● Document excerpt
Basic combinatorics in Red language

• odometer
• power set
• Cartesian product
• number of combinations
• n-combination
• combinations
• n-permutation
• permutations
• number of variations
• variations

Generates a block of ranged permutations of block of integers. It can be regarded as a set of nested loops. Currently it is 0-based.

>> odometer [2 2 3]
[0 0 0]
[0 0 1]
[0 0 2]
[0 1 0]
[0 1 1]
[0 1 2]
[1 0 0]
[1 0 1]
[1 0 2]
[1 1 0]
[1 1 1]
[1 1 2]

Creates the power set of a set - that is the set contsisting of all subsets of the given set.

>> power-set [1 2 3 4]
== [[] [1] [2] [1 2] [3] [1 3] [2 3] [1 2 3] [4] [1 4] [2 4] [1 2 4] [3 4] [1 3 4] [2 3 4] [1 2 3 4]]

Creates a block of all tuples of a given block of blocks:

>> cartesian-product [[a b]  [+ -] [1 3 2]]
== [[a + 1] [a + 3] [a + 2] [a - 1] [a - 3] [a - 2] [b + 1] [b + 3] [b + 2] [b - 1] [b - 3] [b - 2]]

Finds the binomial coefficient, or n choose k - the number of ways to choose an (unordered) subset of k elements from a fixed set of n elements

>> nCk 7 3
== 35

n-combination finds the n-th combination of k elements from a set. Uses combinatorial number system.

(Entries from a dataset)
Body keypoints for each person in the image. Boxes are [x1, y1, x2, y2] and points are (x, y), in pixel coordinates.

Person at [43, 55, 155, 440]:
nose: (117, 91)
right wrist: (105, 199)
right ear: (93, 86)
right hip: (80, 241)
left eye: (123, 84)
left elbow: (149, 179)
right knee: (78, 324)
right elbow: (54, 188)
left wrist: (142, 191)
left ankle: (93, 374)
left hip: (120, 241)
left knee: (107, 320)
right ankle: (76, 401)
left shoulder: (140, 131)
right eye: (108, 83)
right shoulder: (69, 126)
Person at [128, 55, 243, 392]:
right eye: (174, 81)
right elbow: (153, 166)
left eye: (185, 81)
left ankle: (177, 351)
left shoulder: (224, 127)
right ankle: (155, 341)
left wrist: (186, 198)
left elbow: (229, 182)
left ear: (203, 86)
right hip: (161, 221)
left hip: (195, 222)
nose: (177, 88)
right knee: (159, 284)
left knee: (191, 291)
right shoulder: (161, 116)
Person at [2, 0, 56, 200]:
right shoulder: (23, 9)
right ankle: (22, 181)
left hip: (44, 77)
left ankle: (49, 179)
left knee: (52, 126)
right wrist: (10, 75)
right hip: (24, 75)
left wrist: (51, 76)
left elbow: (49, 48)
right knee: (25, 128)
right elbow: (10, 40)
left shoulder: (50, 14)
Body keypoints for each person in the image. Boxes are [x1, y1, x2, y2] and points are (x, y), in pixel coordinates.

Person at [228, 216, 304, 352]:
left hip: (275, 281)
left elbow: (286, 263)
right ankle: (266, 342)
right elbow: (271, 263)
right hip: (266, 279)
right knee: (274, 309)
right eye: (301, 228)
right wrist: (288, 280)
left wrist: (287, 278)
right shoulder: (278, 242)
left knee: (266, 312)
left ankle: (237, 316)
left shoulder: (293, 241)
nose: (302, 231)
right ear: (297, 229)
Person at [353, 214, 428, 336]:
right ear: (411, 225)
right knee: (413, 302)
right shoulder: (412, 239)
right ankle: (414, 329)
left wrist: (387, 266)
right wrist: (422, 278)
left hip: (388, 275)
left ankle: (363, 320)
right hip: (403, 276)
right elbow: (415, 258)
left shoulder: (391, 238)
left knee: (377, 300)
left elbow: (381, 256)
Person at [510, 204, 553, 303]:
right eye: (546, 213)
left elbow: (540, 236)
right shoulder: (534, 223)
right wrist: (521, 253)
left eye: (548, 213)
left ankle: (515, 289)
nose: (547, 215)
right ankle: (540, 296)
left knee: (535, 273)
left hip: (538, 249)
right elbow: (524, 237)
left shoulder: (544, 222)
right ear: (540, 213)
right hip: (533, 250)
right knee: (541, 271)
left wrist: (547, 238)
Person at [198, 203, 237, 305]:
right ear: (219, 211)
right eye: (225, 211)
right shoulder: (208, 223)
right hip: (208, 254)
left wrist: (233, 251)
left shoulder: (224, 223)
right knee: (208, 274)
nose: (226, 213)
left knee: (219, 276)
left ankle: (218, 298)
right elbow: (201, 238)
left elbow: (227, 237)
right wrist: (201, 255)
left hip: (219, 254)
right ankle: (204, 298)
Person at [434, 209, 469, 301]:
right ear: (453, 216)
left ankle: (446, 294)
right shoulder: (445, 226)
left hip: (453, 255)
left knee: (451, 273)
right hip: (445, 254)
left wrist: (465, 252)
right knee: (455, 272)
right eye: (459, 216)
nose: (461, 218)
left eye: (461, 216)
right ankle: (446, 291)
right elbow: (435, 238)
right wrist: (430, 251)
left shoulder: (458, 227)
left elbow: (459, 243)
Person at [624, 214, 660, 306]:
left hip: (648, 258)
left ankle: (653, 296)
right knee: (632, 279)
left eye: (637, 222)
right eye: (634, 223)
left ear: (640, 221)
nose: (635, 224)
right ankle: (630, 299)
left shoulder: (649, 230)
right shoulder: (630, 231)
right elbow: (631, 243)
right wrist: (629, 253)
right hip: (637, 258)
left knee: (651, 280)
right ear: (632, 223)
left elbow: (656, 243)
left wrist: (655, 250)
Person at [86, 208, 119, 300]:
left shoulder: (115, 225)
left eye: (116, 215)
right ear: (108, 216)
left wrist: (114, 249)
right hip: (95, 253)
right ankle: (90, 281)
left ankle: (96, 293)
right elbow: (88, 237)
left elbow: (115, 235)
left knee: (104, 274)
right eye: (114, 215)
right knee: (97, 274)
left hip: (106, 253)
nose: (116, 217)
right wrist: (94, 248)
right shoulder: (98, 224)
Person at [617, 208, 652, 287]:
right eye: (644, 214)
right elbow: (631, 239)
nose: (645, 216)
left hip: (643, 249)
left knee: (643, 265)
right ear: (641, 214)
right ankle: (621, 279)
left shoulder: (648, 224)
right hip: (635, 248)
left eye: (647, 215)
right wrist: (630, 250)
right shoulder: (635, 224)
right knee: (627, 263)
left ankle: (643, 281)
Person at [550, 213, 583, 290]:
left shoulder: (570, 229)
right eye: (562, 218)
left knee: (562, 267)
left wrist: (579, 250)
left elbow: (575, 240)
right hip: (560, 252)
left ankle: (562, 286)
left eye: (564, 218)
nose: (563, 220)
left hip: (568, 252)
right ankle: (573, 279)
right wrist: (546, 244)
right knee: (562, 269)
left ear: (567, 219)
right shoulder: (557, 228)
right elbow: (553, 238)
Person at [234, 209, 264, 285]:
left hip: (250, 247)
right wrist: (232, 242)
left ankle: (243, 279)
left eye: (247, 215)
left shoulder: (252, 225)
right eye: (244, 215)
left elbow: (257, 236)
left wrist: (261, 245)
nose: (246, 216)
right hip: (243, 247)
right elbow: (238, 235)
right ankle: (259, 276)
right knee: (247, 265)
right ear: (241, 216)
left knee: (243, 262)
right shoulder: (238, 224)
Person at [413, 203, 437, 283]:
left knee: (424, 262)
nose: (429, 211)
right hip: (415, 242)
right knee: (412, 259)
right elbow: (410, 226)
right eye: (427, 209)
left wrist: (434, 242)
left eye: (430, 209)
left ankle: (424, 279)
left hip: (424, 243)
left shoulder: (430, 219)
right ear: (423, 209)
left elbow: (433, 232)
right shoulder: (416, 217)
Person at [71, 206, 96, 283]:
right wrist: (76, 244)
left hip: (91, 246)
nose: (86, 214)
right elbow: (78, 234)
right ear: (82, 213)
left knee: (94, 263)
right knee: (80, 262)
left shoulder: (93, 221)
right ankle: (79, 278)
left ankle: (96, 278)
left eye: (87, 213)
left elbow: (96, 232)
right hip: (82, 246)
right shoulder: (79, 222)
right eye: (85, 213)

● Assigned task 1
Reproduce the Red combinatorics page starting with "Basic combinatorics in" and going on through "it is 0-based.", switching "nested loops" to "nested iterations".
● Assigned task 2
Carry on the Red combinatorics page from the point where it stops.
The entries are separate material and are not part of the Red combinatorics page.

● Exercise result 1
Basic combinatorics in Red language

• odometer
• power set
• Cartesian product
• number of combinations
• n-combination
• combinations
• n-permutation
• permutations
• number of variations
• variations

Generates a block of ranged permutations of block of integers. It can be regarded as a set of nested iterations. Currently it is 0-based.

● Exercise result 2
>> n-combination [1 2 3] 2 1  ; the first combination of 2 elements from [1 2 3]
== [1 2]
>> n-combination [1 2 3] 2 3    ; the third (last) one -> nCk 3 2 is 3
== [2 3]

Uses combinatorial number system: https://en.wikipedia.org/wiki/Combinatorial_number_system

Finds all combinations of k elements of a series. It's done by generating every n-th combination in the range from 1 to nCk (length? series) k.

>> probe combinations [Red Orange Yellow Green Cyan] 2
[[Red Orange] [Red Yellow] [Orange Yellow] [Red Green] [Orange Green] [Yellow Green] [Red Cyan] [Orange Cyan] [Yellow Cyan] [Green Cyan]]

There is also an all-combinations function that is presented only to demonstrate a naive brute-force approach to the problem. Given a set of n elements, we can construct all n-digit binary numbers. 1 means that the element is used and 0 - not used. We are interested only in binary representations that have exactly k 1s in them. So we generate all numbers in the range from 0 to 2 ** n - 1, and keep only those that have k ones in their binary representation. Then we extract the series elements at the positions of ones.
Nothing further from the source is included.